The most important limitation of our study is the absence of a control group. The effect of the presence of atopic dermatitis on topical immunotherapy treatment in pediatric alopecia areata patients will be better understood with studies with a higher number of cases and control groups.

In conclusion, with the data we obtained in our study, we determined that atopic dermatitis, which is a disease often accompanying alopecia areata in pediatric patients, and the presence of a family history of atopy associated with it and the presence of atopy in the patient were more common in patient groups who did not respond to topical immunotherapy treatment, and these conditions were observed before topical immunotherapy treatment was started.

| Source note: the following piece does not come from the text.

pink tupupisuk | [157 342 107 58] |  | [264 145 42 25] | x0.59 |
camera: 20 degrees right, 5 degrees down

We thought that investigating the presence of atopic dermatitis that may accompany in pediatric alopecia areata patients, and the presence of atopy in the family and in the patient may help predict the response to treatment, and that it is more difficult to obtain a good response in the treatment of these patients with topical immunotherapy, and perhaps it would be a better choice to try other treatment methods in these patients.